I mashed the twenties into her waiting hand. It was oddly small but calloused and warm.
“Lots of folks been lookin’ for him,” she said. “Lots of folks don’t need to find him.”
“Like who?”
“People who don’t want to do him no good,” she said, tucking the money between the thick roll of fat on her waist and the tight pants. “I tole him about the men comin’ to see me a few weeks back. And he say he’s gone and ain’t seen him ’round since. You can go look for yourself, but ain’t gonna do you no good. He took off.”
“Was he living in that homeless camp ’round Piggly Wiggly?”
She nodded.
“Where else would he go?”
“Don’t know.”
I nodded at Wordie. Thoughtfully. Deliberately. You can trust me.
I asked, “Who was looking for him?”
“Big old dudes with muscles,” she said. “I git ’em if they come back.”
“How you going to do that?”
“I ain’t stupid,” she said. “When they was leavin’ I wrote down their damned tag number.”
Twenty minutes later, after waiting for a call back to a pay phone at a Popeye’s on Poplar, I got an answer. The car was a black Lincoln registered to a casino in Tunica, Mississippi, called the Magnolia Grand.
Just thirty miles south on Highway 61.
Chapter 12
UNTIL A FEW YEARS AGO, Tunica was known as the poorest city in the poorest county in the poorest state in the whole nation. Jesse Jackson once called it the Ethiopia of America. Now it’s the third largest gambling mecca behind Las Vegas and Atlantic City. A damned county whose only hope for the future was catfish and cotton now has marquees with tiny white lights advertising loose slots and off-Broadway shows.

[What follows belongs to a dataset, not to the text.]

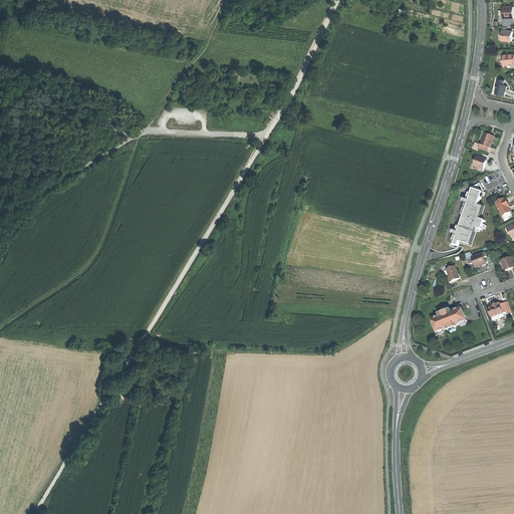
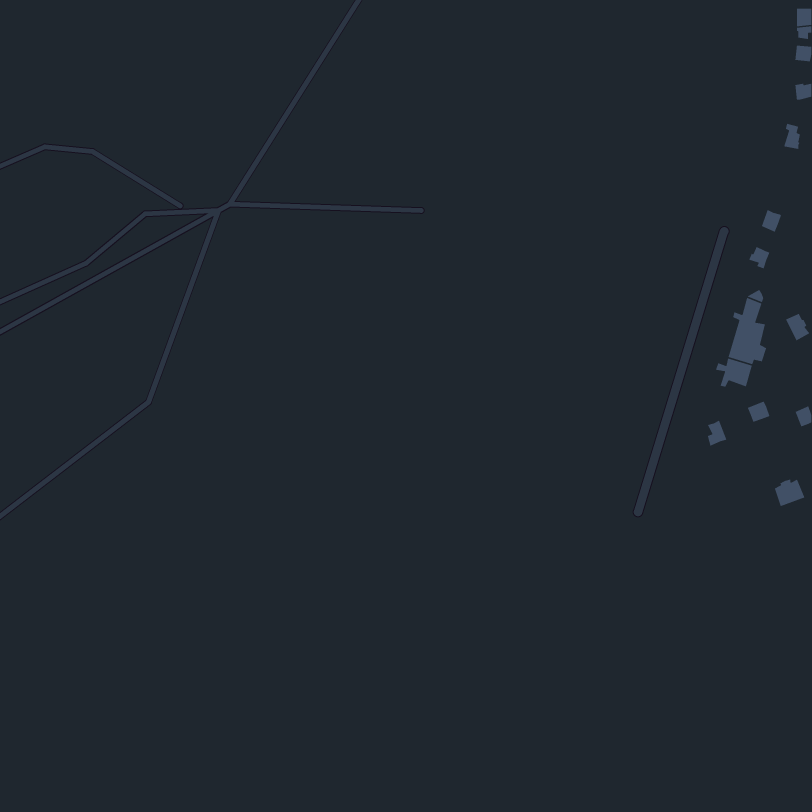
building: [430,305,466,331] -> none

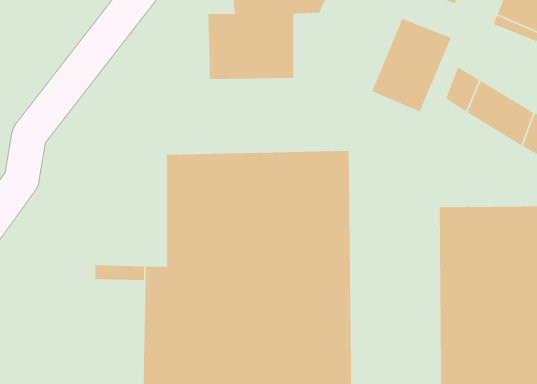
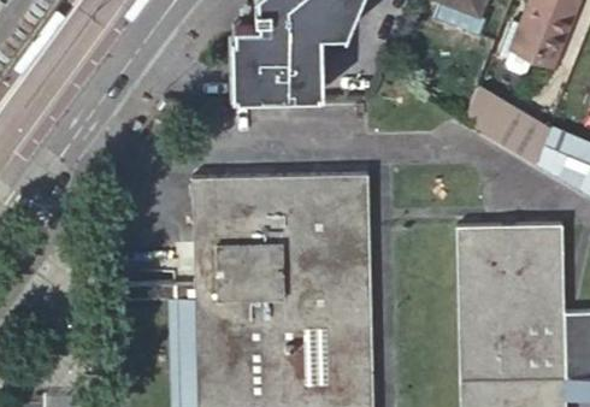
building: [371,18,452,112] -> none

The late evening sky seemed lower and harder here than in Memphis, I noticed as I drove south along Highway 61 listening to the North Mississippi All-Stars jamming their version of K. C. Jones, a mighty man dead and gone. The horizon burned a bright orange, yellow, and blue leaving the tin-roofed farmhouses bleeding with rust and kudzu-covered trees, growing brown, in broken shadows.
Farm supply stores soon gave way to pawnshops and liquor stores blazing with neon. Old diners turned to outlet malls. It was as if George Bailey’s nightmare of Pottersville had descended on the Mississippi Delta.
I could feel the needle pricks of a fall chill through the open windows of my Bronco and smell the burning rows of dead leaves outside battered trailers and prefab homes. Agriplanes sat parked outside small hangars while rusted Oldsmobiles and Buicks stood restless outside tired motels.
The horizon soon turned an inky purple and then black. I saw lights flash far from the highway in an image that reminded me of that huge UFO from Close Encounters. About a mile from the highway, purple, green, blue, and pink neon blinked and shined in the darkness.